O duelo entre PSG e Nantes permaneceu entre os mais importantes da França na década de 1980 e até ganhou mais peso nos anos 1990. As duas equipes voltaram a disputar a final da Copa da França em 1992/93, com uma categórica vitória dos parisienses por 3 a 0. O PSG seria novamente campeão francês em 1993/94, com uma equipe estrelada, enquanto o Nantes deu uma aula de futebol-arte para desbancar o time da capital no título de 1994/95. Os dois até chegaram a disputar a Supercopa em 1995/96, com um animado empate por 2 a 2 seguido pelo triunfo parisiense nos pênaltis por 8 a 7. Luis Fernández agora era o técnico no Parc des Princes, enquanto Coco Suaudeau estava em outra passagem marcante por Le Beaujoire.
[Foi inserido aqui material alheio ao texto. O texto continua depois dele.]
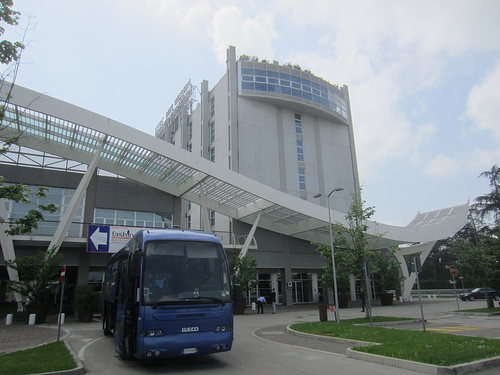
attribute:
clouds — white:
[395, 45, 488, 158]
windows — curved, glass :
[240, 66, 349, 122]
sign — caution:
[57, 264, 69, 283]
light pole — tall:
[313, 185, 346, 324]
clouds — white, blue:
[99, 2, 499, 227]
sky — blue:
[1, 2, 498, 226]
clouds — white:
[339, 4, 497, 194]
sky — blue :
[104, 0, 490, 189]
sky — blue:
[18, 12, 478, 212]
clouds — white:
[210, 12, 409, 150]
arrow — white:
[86, 217, 134, 256]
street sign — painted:
[432, 315, 487, 337]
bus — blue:
[98, 226, 238, 367]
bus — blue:
[108, 216, 285, 371]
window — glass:
[254, 72, 266, 79]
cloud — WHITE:
[2, 1, 492, 234]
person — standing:
[268, 287, 283, 315]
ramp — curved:
[2, 81, 485, 242]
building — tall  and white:
[6, 42, 378, 307]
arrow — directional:
[88, 224, 112, 249]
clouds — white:
[347, 23, 449, 160]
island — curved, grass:
[274, 300, 499, 366]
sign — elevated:
[81, 219, 219, 258]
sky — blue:
[394, 51, 474, 161]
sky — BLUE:
[423, 78, 472, 154]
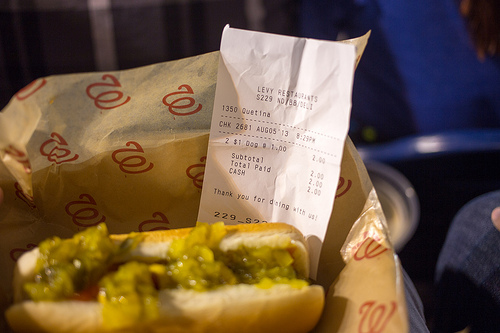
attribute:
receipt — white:
[198, 35, 388, 240]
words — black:
[206, 137, 290, 209]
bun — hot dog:
[2, 214, 329, 330]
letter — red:
[102, 133, 163, 183]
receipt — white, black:
[205, 32, 345, 224]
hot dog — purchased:
[5, 220, 325, 330]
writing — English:
[249, 80, 318, 112]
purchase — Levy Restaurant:
[198, 20, 348, 285]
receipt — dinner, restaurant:
[204, 11, 378, 261]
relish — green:
[118, 227, 292, 294]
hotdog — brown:
[37, 242, 342, 300]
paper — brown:
[4, 43, 376, 238]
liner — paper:
[24, 98, 153, 178]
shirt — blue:
[318, 23, 498, 138]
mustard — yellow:
[141, 219, 329, 309]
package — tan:
[3, 26, 425, 329]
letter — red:
[160, 82, 200, 114]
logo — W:
[163, 82, 202, 116]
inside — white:
[25, 237, 294, 313]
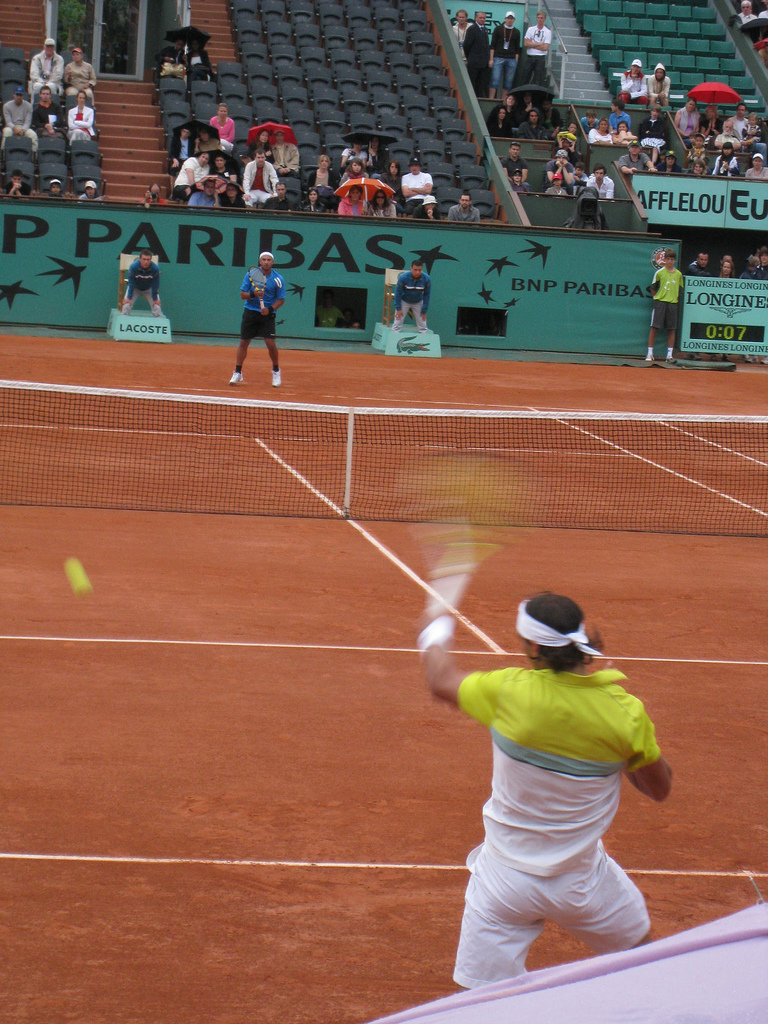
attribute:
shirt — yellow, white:
[450, 659, 659, 879]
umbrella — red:
[682, 75, 744, 130]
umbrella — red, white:
[327, 174, 398, 206]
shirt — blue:
[239, 268, 286, 315]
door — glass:
[47, 0, 188, 83]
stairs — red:
[87, 71, 176, 202]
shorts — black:
[241, 308, 285, 341]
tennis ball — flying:
[54, 545, 107, 603]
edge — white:
[197, 386, 361, 425]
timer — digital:
[702, 321, 752, 346]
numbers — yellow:
[699, 321, 749, 340]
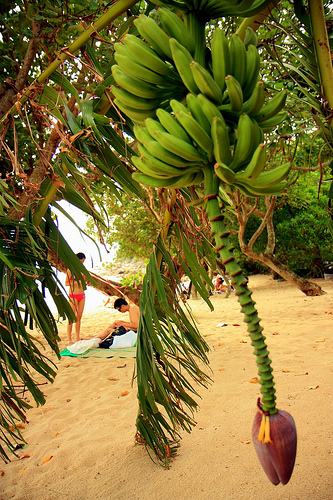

Desde a virada do século, as equipes ainda fizeram quatro semifinais das copas nacionais, todas vencidas pelo Paris Saint-Germain. A conquista recente da Copa da França recobrou o prestígio histórico do Nantes (sob as ordens de Antoine Kombouaré, um antigo ídolo do PSG) e permitiu o fim de um jejum que se estendia por duas décadas, bem como o retorno às competições continentais depois de um hiato tão grande quanto. A ocasião na Supercopa também é um lembrete da grandeza dos Canários, assim como daquele jogaço que iniciou a rixa entre os dois clubes.